2025 Acrylic Staple Fiber Industry Trends and Technological Developments

1. Major Industry News in 2025

1. Sinopec Adjusts Acrylic Fiber Prices (February 2025)

   • Sinopec East China announced February settlement prices for acrylic fiber, with 1.5D staple fiber priced at ¥14,255–14,705/ton and 3D medium-length fiber at ¥14,255–14,406/ton, reflecting stable market demand.

   • Rising crude oil prices have increased production costs, but textile industry demand remains strong.

2. Jilin Chemical Fiber Expands Carbon Fiber Precursor Production

   • Jilin Chemical Fiber, the world’s largest acrylic fiber producer, is constructing a 40,000-ton carbon fiber precursor project, expected to begin production in 2025.

   • This will expand acrylic fiber’s use in aerospace and renewable energy composites.

3. Growth in Chopped Acrylic Fiber Market

   • The global chopped acrylic fiber market is projected to grow in 2025, driven by demand in filtration and cleaning products.

   • Chinese manufacturers (e.g., Shanghai Shangyi Chemical) are increasing exports.

4. Eco-Friendly Acrylic Fiber Development Accelerates

   • Demand for recycled acrylic (GRS-certified) is rising, with some companies offering 30%-100% recycled content.

   • Bio-based acrylic (e.g., corn-derived) is advancing, with commercialization expected in 3-5 years.

2. What is Acrylic Staple Fiber?

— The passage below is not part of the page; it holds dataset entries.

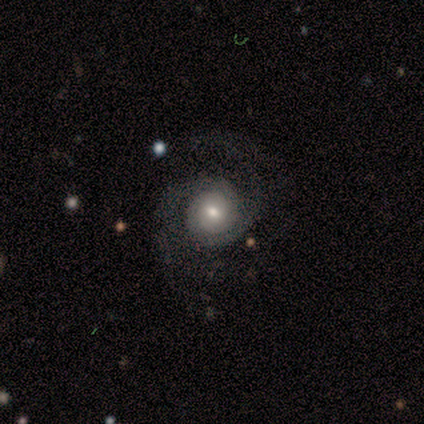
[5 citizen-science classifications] This is clearly a featured or disk galaxy (100%). It is clearly not viewed edge-on (100%). Bar: clearly no (80%). Spiral arm pattern: clearly yes (100%). Spiral arm count: clearly 2 (100%). Spiral winding: marginally tight (40%, tied with medium). Central bulge: likely moderate (60%). Merging: likely none (60%).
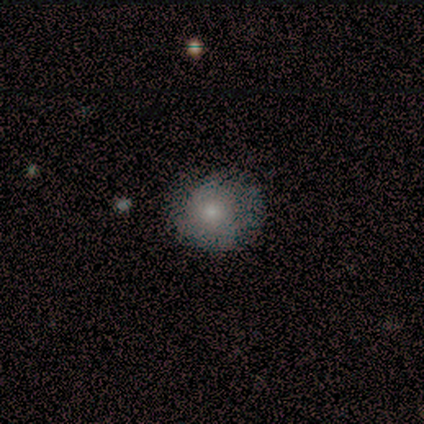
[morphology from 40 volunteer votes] smooth_or_featured: smooth (p=0.72) [alt: featured or disk p=0.23]
how_rounded: round (p=0.72) [alt: in between p=0.28]
merging: none (p=0.61) [alt: minor disturbance p=0.13]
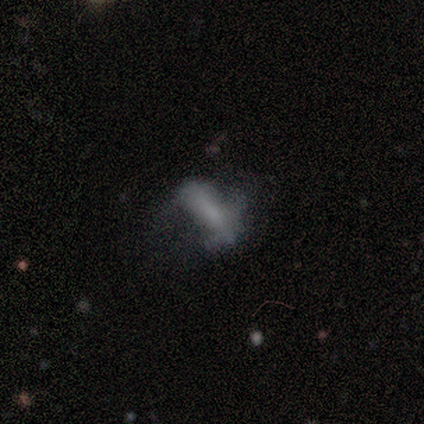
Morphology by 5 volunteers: Volunteers were most divided on "spiral arms" (2-way tie): yes: 50%, no: 50%; "spiral winding" (2-way tie): medium: 50%, loose: 50%, tight: 0%; "spiral arm count" (2-way tie): 4: 50%, can't tell: 50%, 1: 0%, 2: 0%, 3: 0%, more than 4: 0%; "bulge size" (2-way tie): small: 50%, none: 50%, dominant: 0%, large: 0%, moderate: 0%; "merging" (2-way tie): minor disturbance: 50%, major disturbance: 50%, none: 0%, merger: 0%. More confident: edge-on disk — no (100%); smooth or featured — featured or disk (80%); bar — strong (50%).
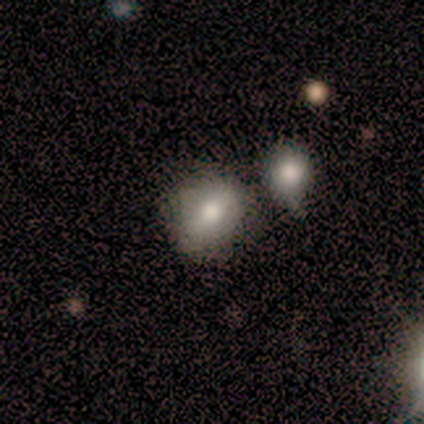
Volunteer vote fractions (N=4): smooth 100%, featured or disk 0%, star or artifact 0%. Down the decision tree: how rounded — round (75%); merging — none (50%, tied with minor disturbance).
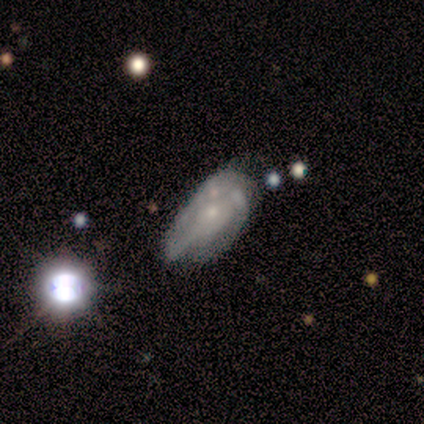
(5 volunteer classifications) Volunteers were most divided on "smooth or featured": featured or disk: 60%, smooth: 40%, star or artifact: 0%. More confident: edge-on disk — no (100%); bar — no (100%); spiral arms — no (100%); bulge size — small (100%); merging — minor disturbance (80%).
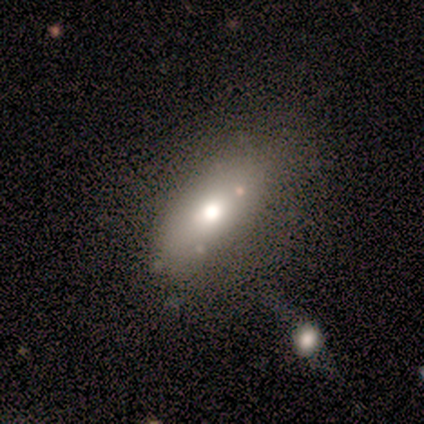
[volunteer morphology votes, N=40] Smooth or featured? smooth (70%)
How rounded? in between (93%)
Merging? none (56%)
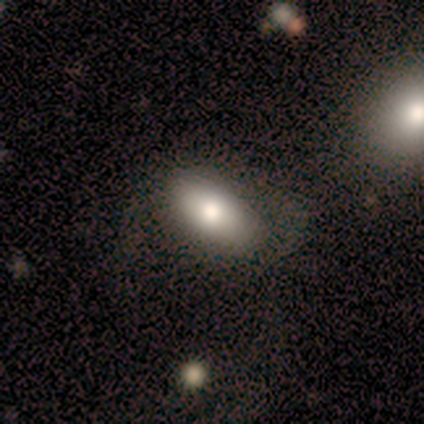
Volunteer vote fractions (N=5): A smooth galaxy with no disk features (80%) that is in between round and cigar-shaped (100%). Merging: none (60%).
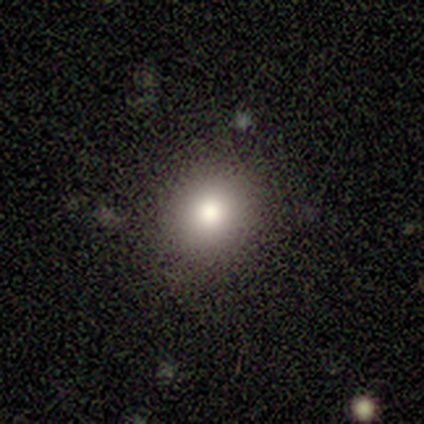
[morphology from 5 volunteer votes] Smooth or featured? 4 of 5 (80%) said smooth. How rounded? 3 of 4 (75%) said round. Merging? 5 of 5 (100%) said none.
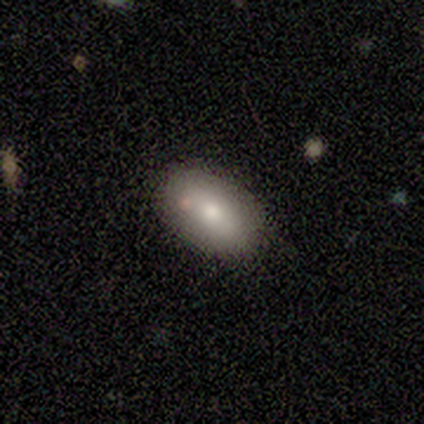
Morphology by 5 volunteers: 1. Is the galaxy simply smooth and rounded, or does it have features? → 60% smooth, 20% featured or disk, 20% star or artifact.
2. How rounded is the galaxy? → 100% in between, 0% round, 0% cigar-shaped.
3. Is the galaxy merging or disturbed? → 75% none, 25% minor disturbance, 0% major disturbance, 0% merger.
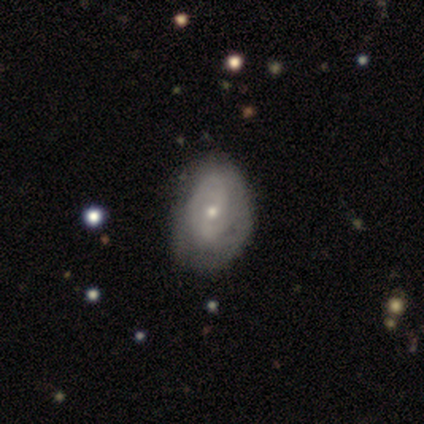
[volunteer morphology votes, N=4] type=featured or disk (75%); edge-on=no (100%); bar=no (100%); spiral arms=yes (67%); winding=tight (50%, tied with loose); arm count=1 (50%, tied with can't tell); bulge=small (67%); merging=minor disturbance (67%).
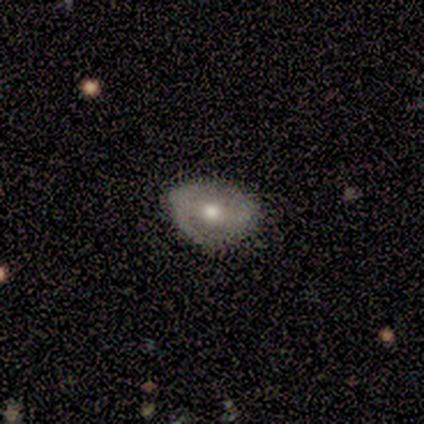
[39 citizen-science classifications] Smooth or featured? featured or disk (56%)
Edge-on disk? no (100%)
Bar? no (50%)
Spiral arms? no (59%)
Bulge size? moderate (82%)
Merging? none (78%)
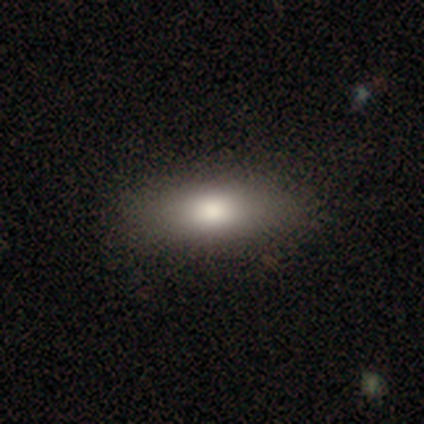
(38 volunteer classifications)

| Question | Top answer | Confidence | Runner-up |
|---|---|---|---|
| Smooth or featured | smooth | 92% | featured or disk (5%) |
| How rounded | in between | 74% | cigar-shaped (23%) |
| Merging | none | 68% | minor disturbance (5%) |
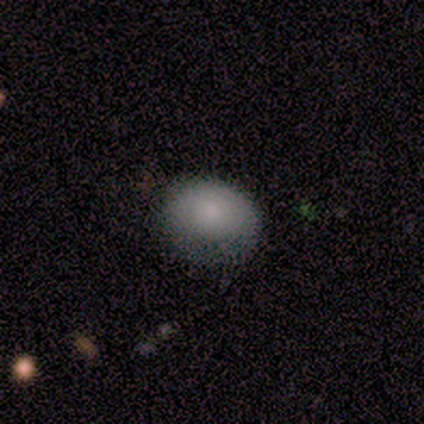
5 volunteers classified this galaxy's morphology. type=smooth (100%); roundness=in between (60%); merging=none (80%).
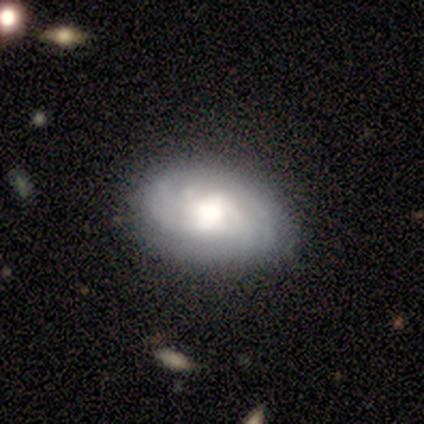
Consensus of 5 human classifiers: A featured or disk galaxy (60%) with no bar (67%), 3 (33%, tied with 4 and can't tell) tight (100%) spiral arms (100%) and a large central bulge (67%). Merging: none (60%).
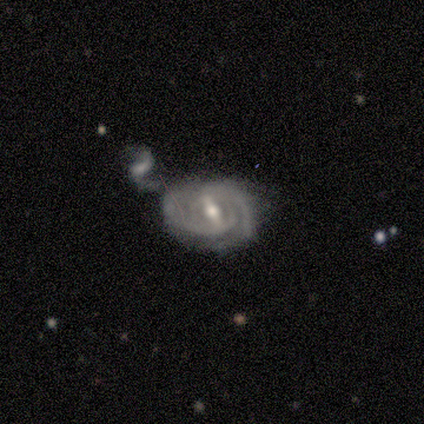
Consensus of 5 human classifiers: Volunteers were most divided on "spiral winding": medium: 60%, tight: 40%, loose: 0%. More confident: smooth or featured — featured or disk (100%); edge-on disk — no (100%); spiral arms — yes (100%); bar — strong (80%); bulge size — moderate (60%); spiral arm count — can't tell (60%); merging — none (60%).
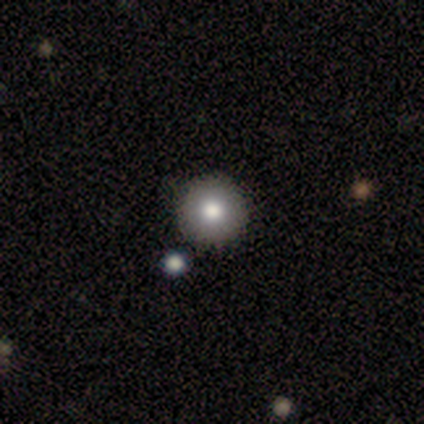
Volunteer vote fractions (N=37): Smooth or featured: smooth — 73% (featured or disk — 19%)
How rounded: round — 100%
Merging: none — 94% (minor disturbance — 6%)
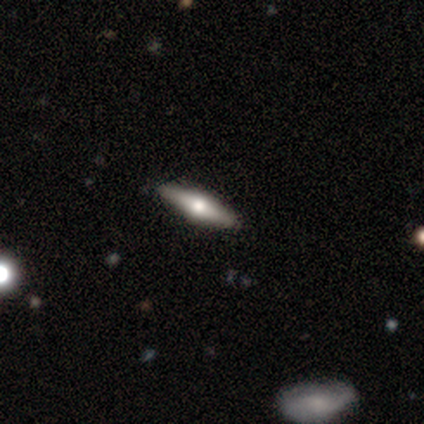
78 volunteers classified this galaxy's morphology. A featured or disk galaxy (64%) viewed edge-on (90%) with a rounded central bulge (96%).

Vote fractions:
- Smooth or featured? featured or disk: 64% / smooth: 32% / star or artifact: 4%
- Edge-on disk? yes: 90% / no: 10%
- Edge-on bulge? rounded: 96% / boxy: 4% / none: 0%
- Merging? none: 84% / minor disturbance: 9% / major disturbance: 5% / merger: 1%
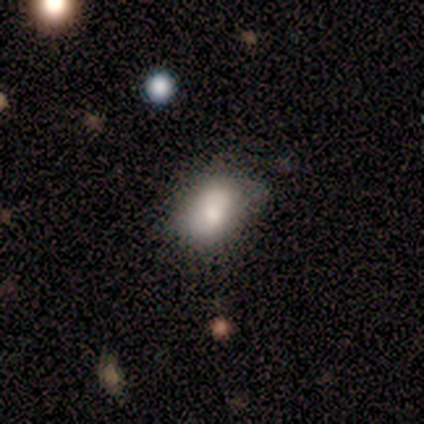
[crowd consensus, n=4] smooth-or-featured: smooth: 75% | star or artifact: 25% | featured or disk: 0%
  how-rounded: in between: 100% | round: 0% | cigar-shaped: 0%
  merging: none: 100% | minor disturbance: 0% | major disturbance: 0% | merger: 0%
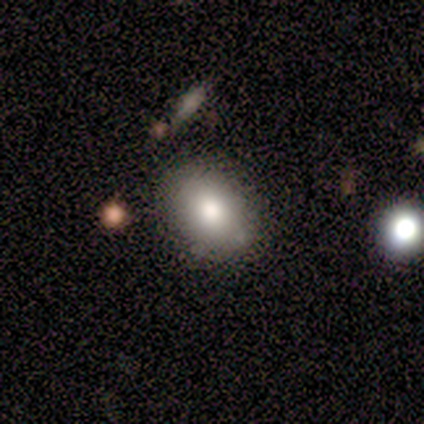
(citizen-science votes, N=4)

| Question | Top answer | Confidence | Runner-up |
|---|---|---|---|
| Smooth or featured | smooth | 50% | featured or disk (25%) |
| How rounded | round | 50% | tied: in between (50%) |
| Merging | none | 100% | — |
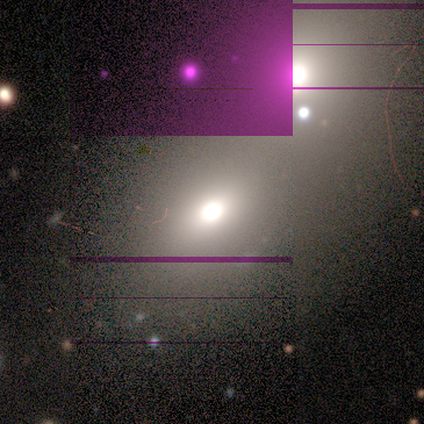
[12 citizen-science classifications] smooth-or-featured: smooth: 58% | star or artifact: 25% | featured or disk: 17%
  how-rounded: in between: 100% | round: 0% | cigar-shaped: 0%
  merging: none: 56% | merger: 33% | minor disturbance: 11% | major disturbance: 0%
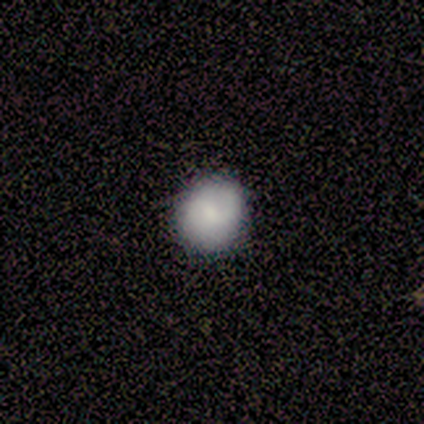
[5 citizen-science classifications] This is likely a smooth galaxy (60%). How rounded: likely round (67%). Merging: likely none (75%).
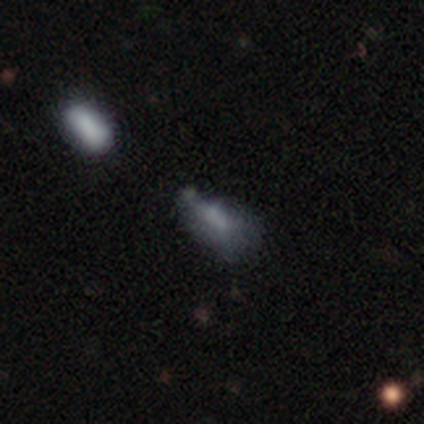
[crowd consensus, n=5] Overall: featured or disk (60%; smooth 20%). Edge-on disk: no (100%). Bar: no (67%; weak 33%). Spiral arms: no (100%). Bulge size: none (67%; small 33%). Merging: none (50%; minor disturbance 25%).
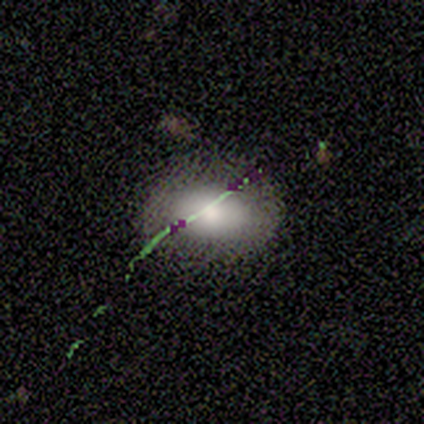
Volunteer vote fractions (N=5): This is likely a smooth galaxy (60%). How rounded: clearly in between (100%). Merging: clearly none (100%).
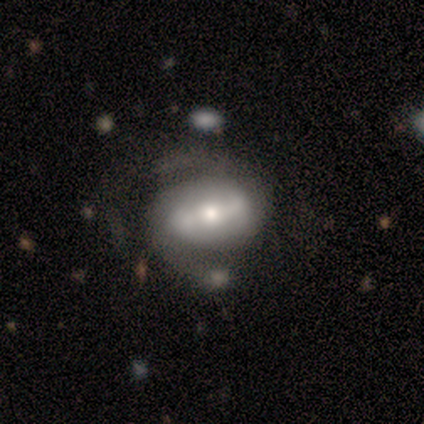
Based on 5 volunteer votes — Overall: featured or disk (100%). Edge-on disk: no (80%). Bar: strong (50%; weak 25%). Spiral arms: yes (100%). Spiral arm count: 2 (100%). Spiral winding: loose (100%). Bulge size: small (50%; large 25%). Merging: none (40%; minor disturbance 20%).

Who Invented It?

• Definition: Acrylic staple fiber is a short-cut form of polyacrylonitrile (PAN) fiber, typically 30-150mm long, used in spinning and nonwovens.

• Inventor:

  • DuPont (USA) developed pure PAN fiber in the 1940s (branded as Orlon), but it was not commercialized due to dyeing difficulties.

  • 1950s: Copolymerization with vinyl derivatives (e.g., methyl acrylate) improved spinnability and dyeability, enabling mass production.

3. Development History

• 1940s: DuPont’s early PAN research (no commercialization).

• 1950s: Industrial production begins (e.g., Orlon in the US, Cashmilon in Japan).

• 1980s: Global production peaked at 2.1 million tons, second only to polyester and nylon.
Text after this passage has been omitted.